Les personnes arrêtées pour la mort de Samuel Luiz se sont réunies une heure après le crime

La police n’exclut pas que les agresseurs aient utilisé une arme de défense personnelle appelée « kubotan » lors des coups qu’ils ont infligés au jeune galicien.

Politique
La police en charge de l’affaire, ce lundi.EFE

Cela s’est passé en seulement 150 mètres. Pendant six minutes, les violences ont fait rage le 3 juillet à La Coroue. Et un jaura incontrôlable a mis fin à la vie de Samuel Luiz et a failli faire disparaître celle de Ibrahim, les Sénégalais qui ont essayé de l’aider et de le sauver des coups brutaux. Les principaux agresseurs, à peine une heure et demie après le crime, ont tenu une réunion, selon des sources de l’enquête expliquées à EL MUNDO.

La police a fourni ce lundi les détails de base de l’enquête une fois le secret sommaire levé. Les lignes maîtresses ont été signalées par le commissaire Pedro Agudo, commissaire en chef de la brigade de police judiciaire de La Corua, chargé des enquêtes.

« La mort malheureuse de Samuel marque un avant et un après.

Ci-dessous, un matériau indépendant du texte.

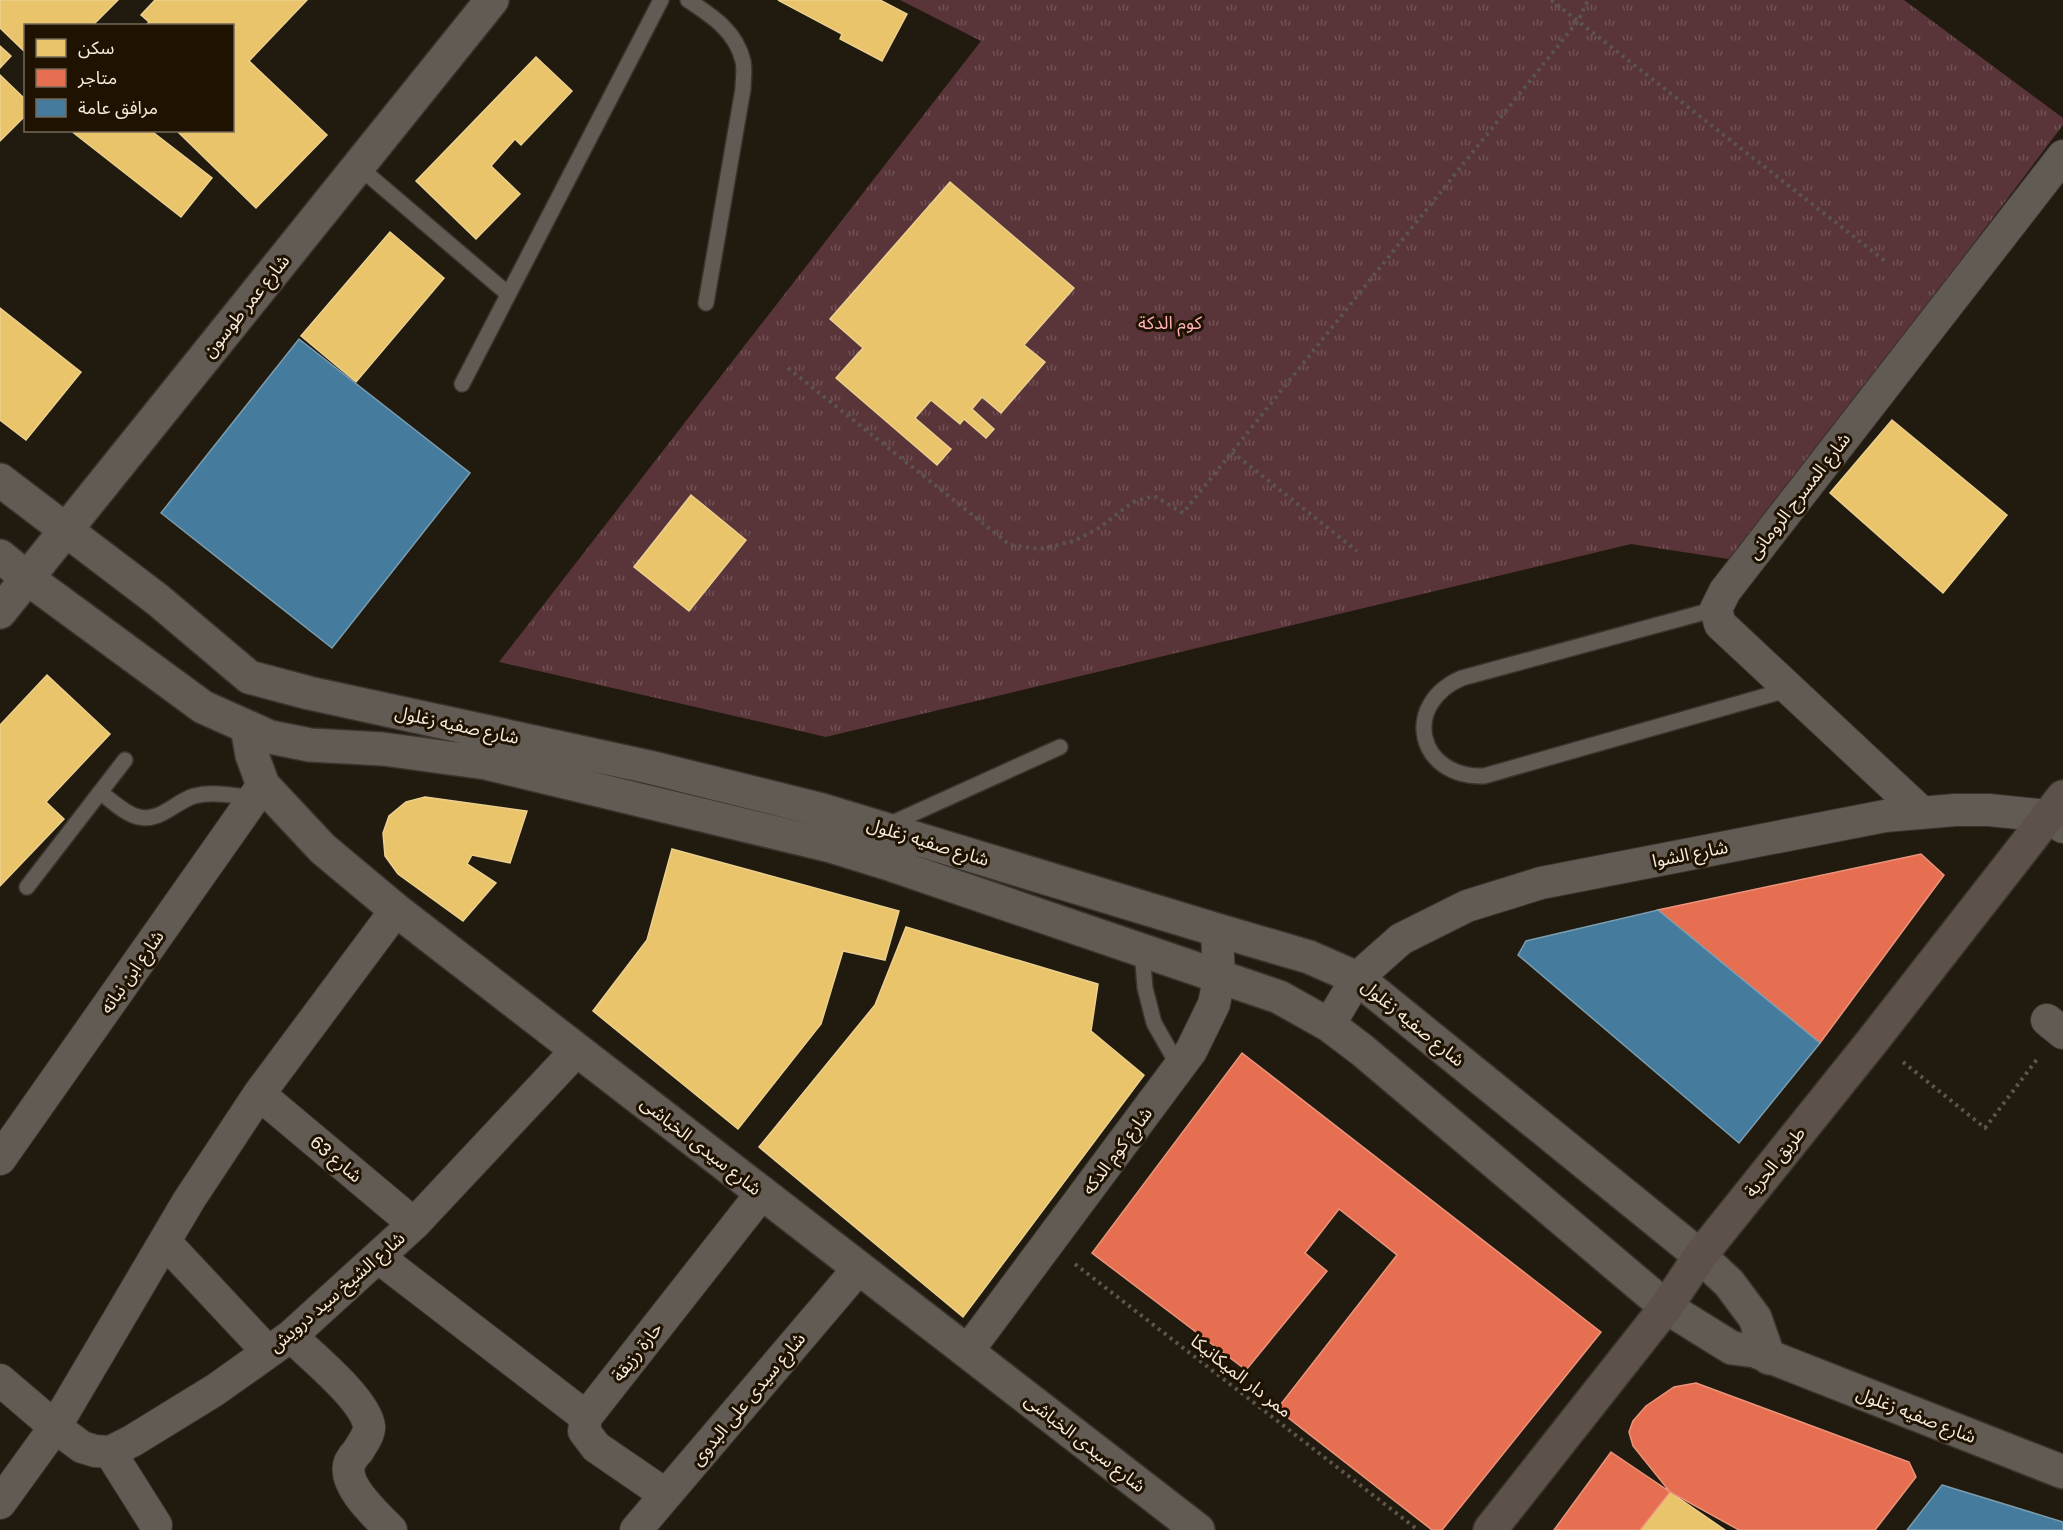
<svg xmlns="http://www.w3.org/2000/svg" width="2063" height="1530" font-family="'Golos Text','Noto Sans Arabic',sans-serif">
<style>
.park{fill:url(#park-tufts)}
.homes{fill:#e9c46a;stroke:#ecd08d;stroke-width:1.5}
.shops{fill:#e76f51;stroke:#eb947b;stroke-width:1.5}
.public{fill:#457b9d;stroke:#7a9db0;stroke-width:1.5}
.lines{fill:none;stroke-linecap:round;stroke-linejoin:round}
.service-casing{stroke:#39332c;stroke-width:18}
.minor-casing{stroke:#39332c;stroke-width:34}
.tertiary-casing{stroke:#39332c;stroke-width:36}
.secondary-casing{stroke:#39332c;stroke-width:36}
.primary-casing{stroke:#39332c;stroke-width:36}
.path{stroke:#5b554c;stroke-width:4;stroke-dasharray:3 4.5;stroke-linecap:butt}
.service{stroke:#625b53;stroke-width:15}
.minor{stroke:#625b53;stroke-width:32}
.tertiary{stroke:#625b53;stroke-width:33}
.secondary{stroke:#625b53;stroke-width:33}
.primary{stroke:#5c524a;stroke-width:33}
.labels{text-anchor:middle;stroke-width:6;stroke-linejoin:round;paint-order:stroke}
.street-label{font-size:18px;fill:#f4ebde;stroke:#1f1201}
.park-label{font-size:18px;fill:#ffb1be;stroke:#1f1201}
</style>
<defs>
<pattern id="park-tufts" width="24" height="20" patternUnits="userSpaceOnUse" patternTransform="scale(1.5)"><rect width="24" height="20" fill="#593439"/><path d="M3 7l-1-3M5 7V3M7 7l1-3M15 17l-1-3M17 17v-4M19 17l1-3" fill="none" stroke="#715255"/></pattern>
</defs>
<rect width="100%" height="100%" fill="#211a0f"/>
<path class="park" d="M900,0h1004l159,118v7l-328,435 -104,-16 -805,193 -327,-75 482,-621z"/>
<path class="homes" d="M0,0h118l-26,26h-66v27l-26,-25z
M155,0h152l-58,61 78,74 -71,73 -80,-78h56v-104h-87l4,-4 -8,-7z
M778,0h102l27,14 -25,47 -42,-22 2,-5z
M0,46l11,10 -11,12z
M536,57l36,34 -51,54 -6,-6 -24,27 29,28 -44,45 -60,-58z
M0,75l26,25v15l-26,26z
M70,130h80l62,48 -31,39z
M950,182l124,106 -50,57 21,17 -44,51 -19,-16 -10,12 22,20 -8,9 -22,-19 -4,5 -29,-24 -16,18 36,31 -14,16 -101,-87 27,-30 -33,-29z
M390,232l54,46 -88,104 -55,-46z
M0,308l81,64 -55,68 -26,-20z
M1892,420l115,95 -64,78 -113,-100z
M691,495l55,45 -57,71 -55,-44z
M47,675l63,59 -64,68 18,17 -64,67v-161z
M425,797l102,14 -17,52 -38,-8 -5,9 29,19 -33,38 -65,-47 -13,-18 -2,-23 6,-17 17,-14z
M672,849l227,62 -14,49 -42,-9 -22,73 -83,105 -145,-118 54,-71z
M906,927l192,57 -7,47 53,44 -181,242 -204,-170 116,-142z
M1670,1492l55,38h-85z"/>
<path class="shops" d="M1921,854l23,21 -124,168 -162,-133z
M1242,1053l359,279 -159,198h-10l-155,-121 120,-154 -58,-46 -34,44 22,18 -81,99 -154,-117z
M1696,1383l213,79 7,15 -41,53h-136l-69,-38 -37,-46 -4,-14 4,-11 13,-15 28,-19z
M1611,1452l59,40 -30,38h-86z"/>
<path class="public" d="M299,339l171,134 -138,175 -171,-135z
M1658,910l162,133 -81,100 -221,-188 8,-14z
M1942,1485l121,37v8h-156z"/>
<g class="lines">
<defs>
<path id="service" d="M688,0c24,16 48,31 55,61 2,9 0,19 0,28l-37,214
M359,167l149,127
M462,384l199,-384
M1716,609l-254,69c-61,26 -45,100 22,98l306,-87
M100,792c11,8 26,23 39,25 21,5 36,-15 55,-21 20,-5 41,0 60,2
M888,825l172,-78
M27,887l98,-127
M1142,951l3,37 9,35 25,44"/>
<path id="minor" d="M1920,811l-200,-187 -4,-15 9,-18 338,-435
M2047,1020l16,13
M1329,1025l28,-47 44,-39 66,-33 74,-23 344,-67 70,-6h34l59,6 15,11
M259,1094l155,130
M0,1159l263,-374
M165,1242l103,110
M378,1257l208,160
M291,1336c20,20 74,63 78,90 1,8 -7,18 -11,25 -3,3 -6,7 -8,11 -9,22 27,54 41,68
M967,1352l224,-301 23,-47 5,-26 -2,-48
M0,1380l55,47 27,20 13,4 15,1 22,-11 83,-51 76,-54 123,-112 163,-174
M110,1452l46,73
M666,1495l-70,-48 -12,-16 2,-14 176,-224
M0,1503l55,-76 134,-227 70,-106 137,-184
M636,1530l223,-262"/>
<path id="tertiary" d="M247,727l5,28 11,30 60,64 73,61 802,620"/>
<path id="secondary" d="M0,480l158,120 91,77 60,16 340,74 173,43 395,120 92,27 48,21 343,278 29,27 26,35 14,40
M0,556l27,22 176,129 67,30 40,8 73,4 103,14 345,83 55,17 393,134 50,28 33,25 304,257 66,41 23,3 308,121
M0,612l492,-612"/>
<path id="primary" d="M1490,1530l176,-223 34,-51 174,-217 189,-242"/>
</defs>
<use href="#service" class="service-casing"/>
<use href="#minor" class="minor-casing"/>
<use href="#tertiary" class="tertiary-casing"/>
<use href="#secondary" class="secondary-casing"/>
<use href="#primary" class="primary-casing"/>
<path class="path" d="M1551,0l334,261
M788,368l222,177 30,4 34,-8 25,-13 34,-26 21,-6 29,17 395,-492 10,-21
M1232,452l125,99
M1903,1062l82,66 53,-70
M1075,1264l343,266"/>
<use href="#service" class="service"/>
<use href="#minor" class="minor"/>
<use href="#tertiary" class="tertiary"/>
<use href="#secondary" class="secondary"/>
<use href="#primary" class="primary"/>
</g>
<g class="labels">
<g class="street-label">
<text transform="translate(246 306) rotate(-51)" y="6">شارع عمر طوسون</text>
<text transform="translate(1799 496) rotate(-52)" y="6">شارع المسرح الرومانى</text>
<text transform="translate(457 725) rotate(12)" y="6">شارع صفيه زغلول</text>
<text transform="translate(928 842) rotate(17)" y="6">شارع صفيه زغلول</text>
<text transform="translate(1690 854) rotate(-11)" y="6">شارع الشوا</text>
<text transform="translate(132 972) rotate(-55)" y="6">شارع ابن نباته</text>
<text transform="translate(1413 1023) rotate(39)" y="6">شارع صفيه زغلول</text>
<text transform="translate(701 1146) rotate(38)" y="6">شارع سيدى الخباشى</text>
<text transform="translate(1117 1151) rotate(-53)" y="6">شارع كوم الدكه</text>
<text transform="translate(336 1159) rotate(40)" y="6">شارع 63</text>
<text transform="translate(1775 1162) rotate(-51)" y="6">طريق الحرية</text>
<text transform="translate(337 1292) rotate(-41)" y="6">شارع الشيخ سيد درويش</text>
<text transform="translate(637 1352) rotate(-52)" y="6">حارة رزيقة</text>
<text transform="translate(1241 1376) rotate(38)" y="6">ممر دار الميكانيكا</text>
<text transform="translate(748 1399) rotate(-50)" y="6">شارع سيدى على البدوى</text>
<text transform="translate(1916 1415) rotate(21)" y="6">شارع صفيه زغلول</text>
<text transform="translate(1085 1443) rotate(38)" y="6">شارع سيدى الخباشى</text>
</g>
<g class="park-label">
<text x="1170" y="329">كوم الدكة</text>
</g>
</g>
<rect x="24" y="24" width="210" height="108" fill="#1f1201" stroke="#746959" stroke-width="1.5"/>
<rect x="36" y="39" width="30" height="18" fill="#e9c46a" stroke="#746959" stroke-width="1.5"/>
<text x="78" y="54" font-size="18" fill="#f4ebde">سكن</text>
<rect x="36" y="69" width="30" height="18" fill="#e76f51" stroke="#746959" stroke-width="1.5"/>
<text x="78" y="84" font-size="18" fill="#f4ebde">متاجر</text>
<rect x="36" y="99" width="30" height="18" fill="#457b9d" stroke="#746959" stroke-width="1.5"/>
<text x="78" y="114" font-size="18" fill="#f4ebde">مرافق عامة</text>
</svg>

Des personnes sans antécédents ont mis fin à ses jours. Ce n’est pas comparable à d’autres situations comme celle d’Amorebieta », a expliqué Agudo.

Les trois clés

Première information clé, reçue ce lundi matin : deux rapports ADN qui « relient directement » les deux premiers détenus liés au décès.

Deuxième information clé : la Police accuse les détenus – plus précisément, six – des deux attaques. Un, consommé contre la vie (Samuel), et un autre, tenté (Ibrahim). Le Sénégalais est le seul à être venu en aide à Samuel et qui, d’ailleurs, était aussi la cible des assaillants. Ibrahim était avec Samuel quand il est mort.

Et une autre des données clés : « Les suspects ne connaissaient pas la victime », pointent les policiers et la délégation gouvernementale, qui, malgré cela, précisent que ce doit être le juge qui détermine la motivation de l’agression.

« Les conversations des téléphones portables des suspects nous ont aidés à avoir plus d’indications. » En fait, ils ont expliqué qu' »ils avaient supprimé des conversations pour essayer d’effacer des preuves ».

Cependant, ils n’ont pas réussi à tout effacer et les chercheurs, au sein d’un groupe multidisciplinaire dont ils étaient spécialistes de la recherche scientifique et des réseaux sociaux, ont réussi à accéder aux messages qui ont été essentiels pour clarifier les faits, ainsi que les témoignages et les caméras de sécurité dans la zone.

Les six minutes

Comme ils l’expliquent, il n’y a pas un coup net, mais une accumulation de coups pendant six minutes, entre 2,58 heures et 3,04 heures. Samuel a même été frappé avec une bouteille en verre.

Comme l’a expliqué Pedro Agudo, le principal détenu « s’en est pris à Samuel pour la question du portable [se enfrent a Samuel, que en ese momento estaba manteniendo una videollamada con una amiga]. Le deuxième détenu a été le premier à attaquer. Quand il était au sol, les deux ont commencé à l’attaquer. »

Les agents ont également trouvé de l’ADN dans la bouteille en verre en cours d’analyse. Et il n’est pas exclu que la bagarre utilise également un kubotan, une arme de défense personnelle ou d’autodéfense très accessible, efficace et durable. Cette arme est basée sur les armes traditionnelles japonaises.

Les agents assurent que les téléphones portables des détenus ont été analysés et qu’ils ont fourni des indices et des indices non seulement de leur participation, mais aussi de celle d’autres auteurs présumés qui pourraient être identifiés à partir de ces analyses. « Nous n’excluons pas d’autres arrestations. »

Selon le récit de la police, l’attaque a commencé lorsque la victime était avec un ami en train de passer un appel vidéo. Puis, elle a été réprimandée par l’un des détenus, qui se trouvait à proximité avec une fille, en même temps qu’elle leur répétait qu’elle devait arrêter de les enregistrer, les menaçant et ajoutant simultanément l’insulte de « pédé ». A partir de ce moment, les six minutes de terreur.